Kenyon in the News

"Dean of Admissions and Financial Aid Jennifer Britz was quoted in the Monday, April 12 Washington Post. Education writer Jay Matthews wrote about how more and more well qualified high-school students are being rejected by top colleges and universities. Record numbers of students are applying to colleges, while the number of available spaces at the most sought-after undergraduate institutions has stayed roughly the same. Britz said that applications at Kenyon, which the Post notes is an increasingly selective school, have surged 80 percent in the past four years.

Kenyon's swimming Lords were featured on the cover of the April issue of Swimming World magazine. A story by Craig Hummer '87 heralded the Lords' twenty-fifth consecutive national NCAA Division III title and chronicled the history of swimming at Kenyon.

The March 29 issue of Sports Illustrated also featured the swimming Ladies and Lords in its "Scorecard Extra" section, which is distributed to select subscribers. "It is an understatement to say that Kenyon made history last Saturday by winning its NCAA-record twenty-fifth consecutive national title," said the story. "The fact is, Kenyon is the history of modern Division III swimming."

Coach Jim Steen and the swimming Lords also appeared in the March 16 edition of USA Today. The story included a photo of Steen and mentioned Kenyon as one of a handful of Division III programs that have been not only "absurdly successful" but so dominant they've ruled over their sports "like Colossus." "Coach Steen is an innovator," Gregg Parini, a member of Kenyon's first three title teams and now the swimming coach at archrival Dension University, was quoted as saying.

The March 17 Columbus Dispatch also featured the Lords' "Drive for 25." The piece told the story of Russell Hunt '05 from Upper Arlington, Ohio, who was a student at Indiana University, having won a swimming scholarship, but who looked around a cavernous lecture hall one day and realized that he didn't want to be one of four hundred students copying notes from an overhead projector. So he gave up his scholarship and transferred to Kenyon. "After a year there, I knew I wanted something different," Hunt was quoted as saying. "There's such a contrast between a big school and a little school, and Kenyon offered the type of community and environment where I felt I could flourish."

Jim Steen and the men's and women's swimming teams were also featured in a March 19 story in the New York Times. "Take Vince Lombardi, Casey Stengel, Red Auerbach, John Wooden--throw in Napoleon, too--and you still won't quite come up with Jim Steen," wrote Ira Berkow. The article recognized the importance of "balancing education and athletics, and all those national trophies." Berkow called Kenyon one of the "most distinguished liberal-arts colleges in the nation."

The midday news program on WCMH News Channel 4 in Columbus featured the men's swimming team on March 15, noting that the program is the most successful program in all of college sports.

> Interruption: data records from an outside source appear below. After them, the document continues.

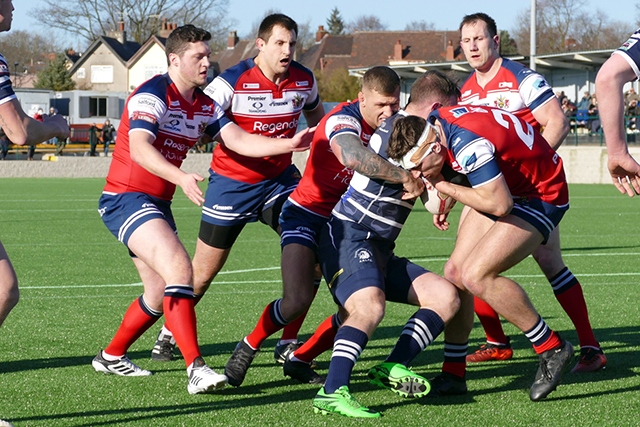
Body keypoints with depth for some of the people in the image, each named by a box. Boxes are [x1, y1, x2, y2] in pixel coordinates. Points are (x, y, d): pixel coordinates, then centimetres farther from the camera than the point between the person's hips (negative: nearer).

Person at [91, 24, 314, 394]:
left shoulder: (205, 106, 9)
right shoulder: (152, 95, -16)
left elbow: (240, 140, -1)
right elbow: (139, 147, -31)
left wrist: (288, 144, -16)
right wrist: (181, 178, -46)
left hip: (158, 204, 9)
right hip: (126, 197, -9)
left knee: (161, 292, 14)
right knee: (179, 267, -25)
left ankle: (111, 357, 33)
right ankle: (196, 369, -31)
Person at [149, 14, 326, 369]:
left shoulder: (304, 80, -5)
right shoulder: (232, 82, -20)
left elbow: (317, 118, 17)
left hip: (279, 179, 4)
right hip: (232, 183, -4)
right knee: (202, 273, 3)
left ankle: (288, 344, -1)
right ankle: (168, 335, 27)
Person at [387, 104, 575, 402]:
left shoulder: (469, 144, -34)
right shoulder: (434, 121, -7)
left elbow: (499, 204, -32)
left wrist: (444, 186, -22)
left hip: (541, 196, -9)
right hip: (507, 185, 9)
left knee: (476, 275, -21)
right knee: (455, 272, 1)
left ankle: (552, 349, -8)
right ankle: (453, 377, 11)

Kenyon senior Marc Courtney-Brooks and Assistant Swimming Coach John Young were interviewed in a segment that previewed the men's national championship meet. The Lords won their twenty-fifth consecutive national championship on March 20, one week after the women's team won its twentieth national title.

A March 14 story by the Associated Press also featured Jim Steen and Kenyon's swimming dynasty. The story noted that Kenyon's championship run is twice as long as the second-best streaks: Arkansas won twelve straight Division I indoor track and field titles from 1984 through 1995, and Hobart took twelve consecutive Division III lacrosse crowns from 1980 through 1991. Among other outlets, the story appeared in the Columbus Ledger-Enquirer (Georgia), the Contra Costa Times (California), the Duluth News Tribune (Minnesota), the Fort Wayne News Sentinel (Indiana), the Macon Telegraph (Georgia), the Monterey County Herald (California), the Myrtle Beacon Sun News (South Carolina), the San Jose Mercury News (California), the San Luis Obispo Tribune (California), and The State (South Carolina).

Jim Steen and the men's and women's swimming teams were featured in a March 13 story in the Financial Times. The article opened by noting Steen's opportunity to make history by winning twenty-five straight NCAA championships, then contrasted large universities--which can field strong teams across a range of sports because they offer lavish athletic scholarships--with colleges like Kenyon. "We're not into exploiting individuals for our success," Steen was quoted as saying. "Much the opposite, we feel it's imperative to find individuals who are pretty balanced. We want the person who can put in the hour and a half in the morning and the two hours at night, and then walk away and be a student and a member of the community."